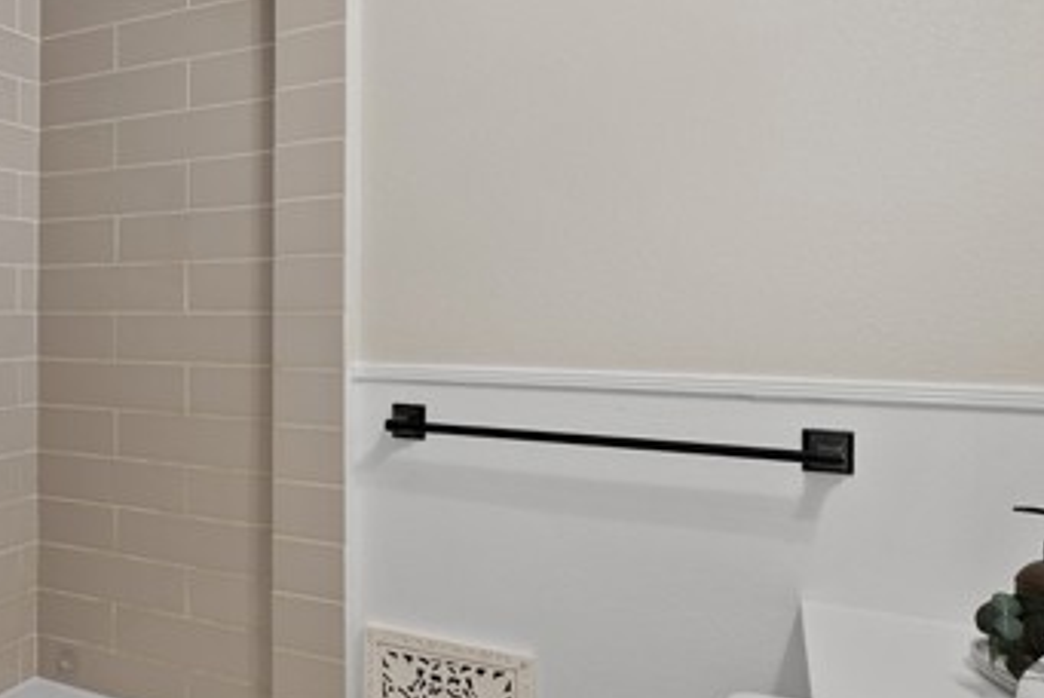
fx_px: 871
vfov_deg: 43.7
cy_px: 335
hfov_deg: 57.6
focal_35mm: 30
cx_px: 220
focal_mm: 16
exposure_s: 1/15
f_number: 4
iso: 640
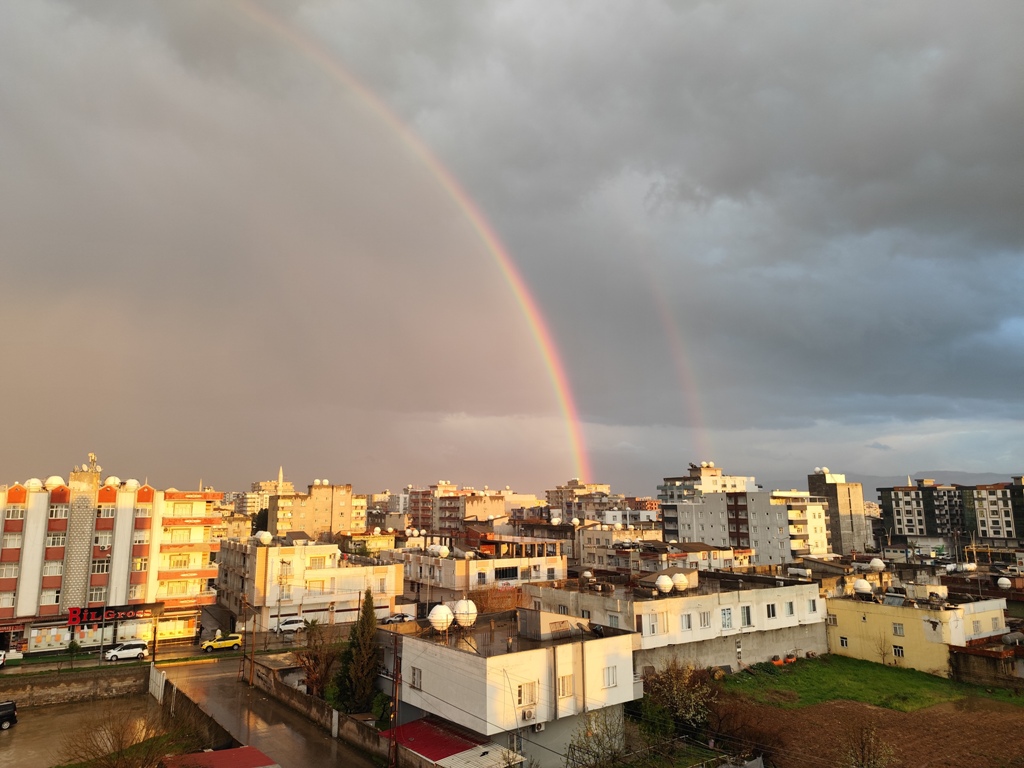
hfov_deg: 73.9
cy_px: 384
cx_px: 512
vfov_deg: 58.9
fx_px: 680
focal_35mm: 23
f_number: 1.65
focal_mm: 6.14
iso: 80
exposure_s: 1/100
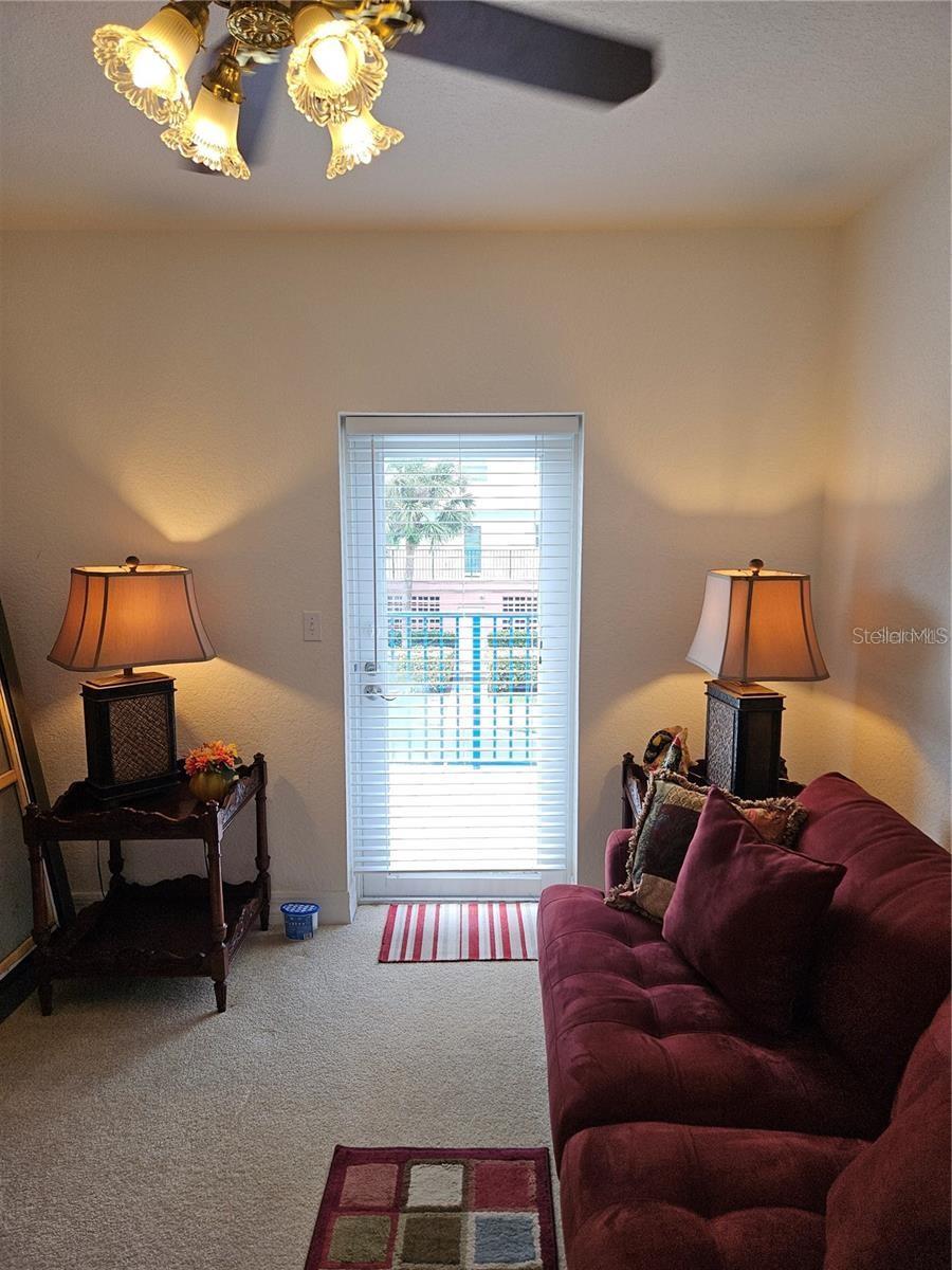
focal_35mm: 23
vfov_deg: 73.9
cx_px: 476
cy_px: 635
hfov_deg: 58.9
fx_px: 843
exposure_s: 1/60
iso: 32
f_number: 1.8
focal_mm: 5.4
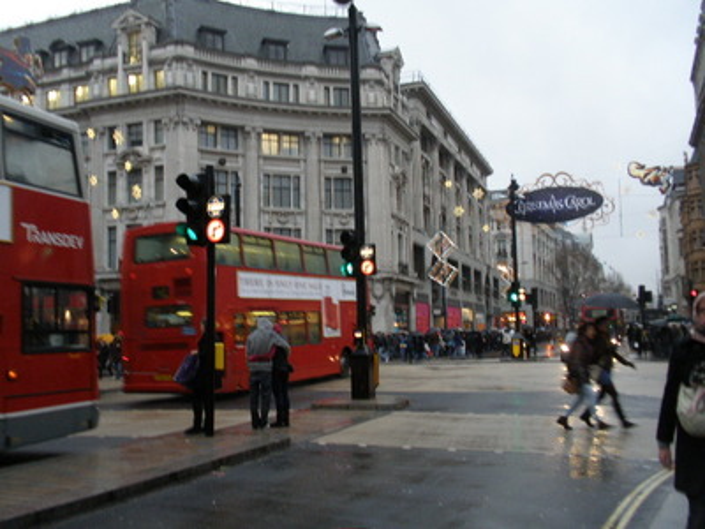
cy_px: 264
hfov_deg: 50.1
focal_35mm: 37
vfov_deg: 38.7
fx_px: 754
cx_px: 352
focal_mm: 6.6
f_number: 3.5
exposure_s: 1/40
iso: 80
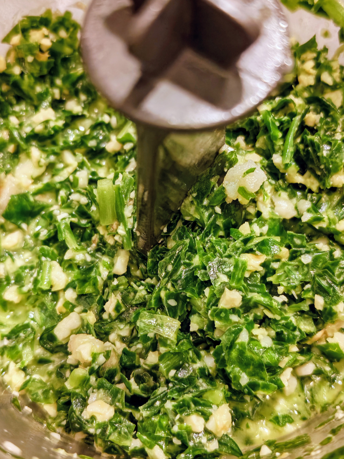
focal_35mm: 50
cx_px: 172
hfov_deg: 29.1
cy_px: 230
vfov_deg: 38.2
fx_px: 663
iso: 2000
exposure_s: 1/33
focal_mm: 6.12
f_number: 1.9
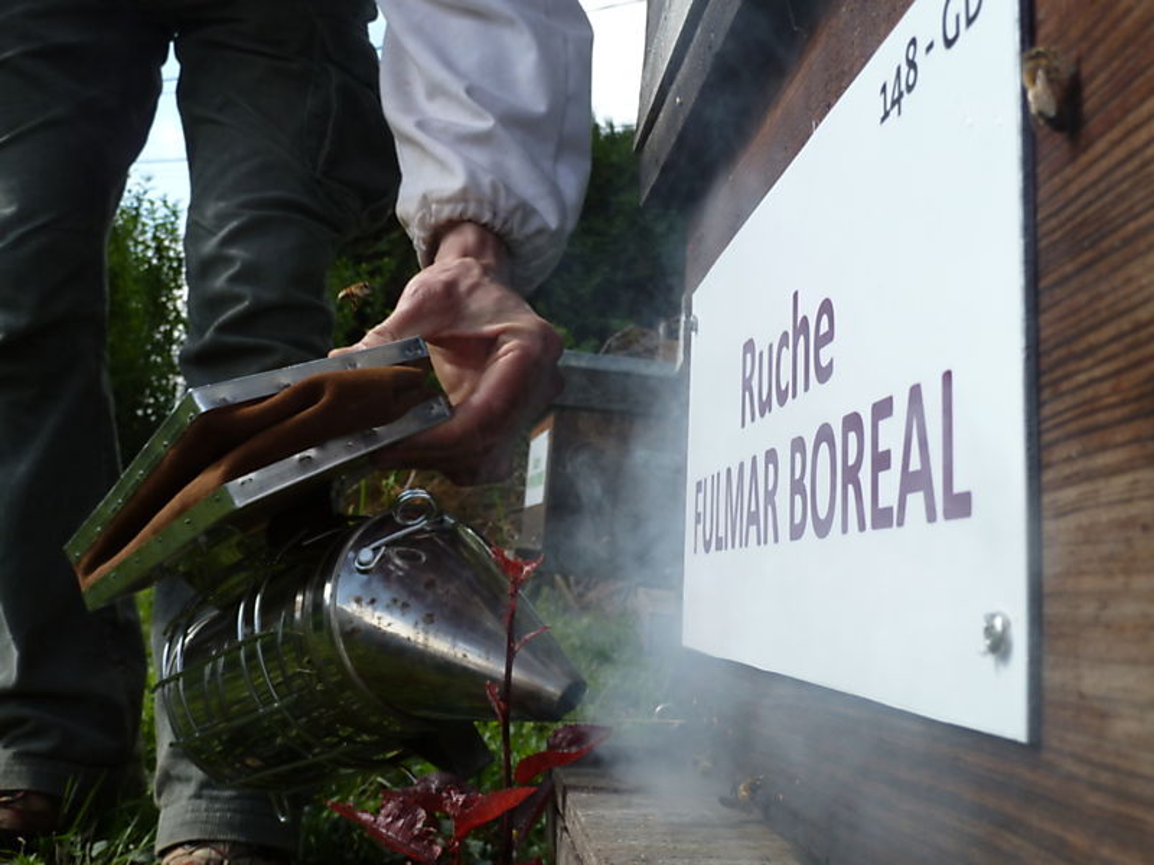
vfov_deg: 38.7
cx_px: 577
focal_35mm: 37
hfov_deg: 50.1
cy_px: 432
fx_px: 1233
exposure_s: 1/250
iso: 80
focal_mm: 6.1
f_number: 4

————

Task brief. I would like the data above transcribed exactly, with its pictures left out.

Solved problem.
fx_px: 871
vfov_deg: 43.7
cy_px: 335
hfov_deg: 57.6
focal_35mm: 30
cx_px: 220
focal_mm: 16
exposure_s: 1/15
f_number: 4
iso: 640
hfov_deg: 73.9
cy_px: 384
cx_px: 512
vfov_deg: 58.9
fx_px: 680
focal_35mm: 23
f_number: 1.65
focal_mm: 6.14
iso: 80
exposure_s: 1/100
focal_35mm: 23
vfov_deg: 73.9
cx_px: 476
cy_px: 635
hfov_deg: 58.9
fx_px: 843
exposure_s: 1/60
iso: 32
f_number: 1.8
focal_mm: 5.4
cy_px: 264
hfov_deg: 50.1
focal_35mm: 37
vfov_deg: 38.7
fx_px: 754
cx_px: 352
focal_mm: 6.6
f_number: 3.5
exposure_s: 1/40
iso: 80
focal_35mm: 50
cx_px: 172
hfov_deg: 29.1
cy_px: 230
vfov_deg: 38.2
fx_px: 663
iso: 2000
exposure_s: 1/33
focal_mm: 6.12
f_number: 1.9
vfov_deg: 38.7
cx_px: 577
focal_35mm: 37
hfov_deg: 50.1
cy_px: 432
fx_px: 1233
exposure_s: 1/250
iso: 80
focal_mm: 6.1
f_number: 4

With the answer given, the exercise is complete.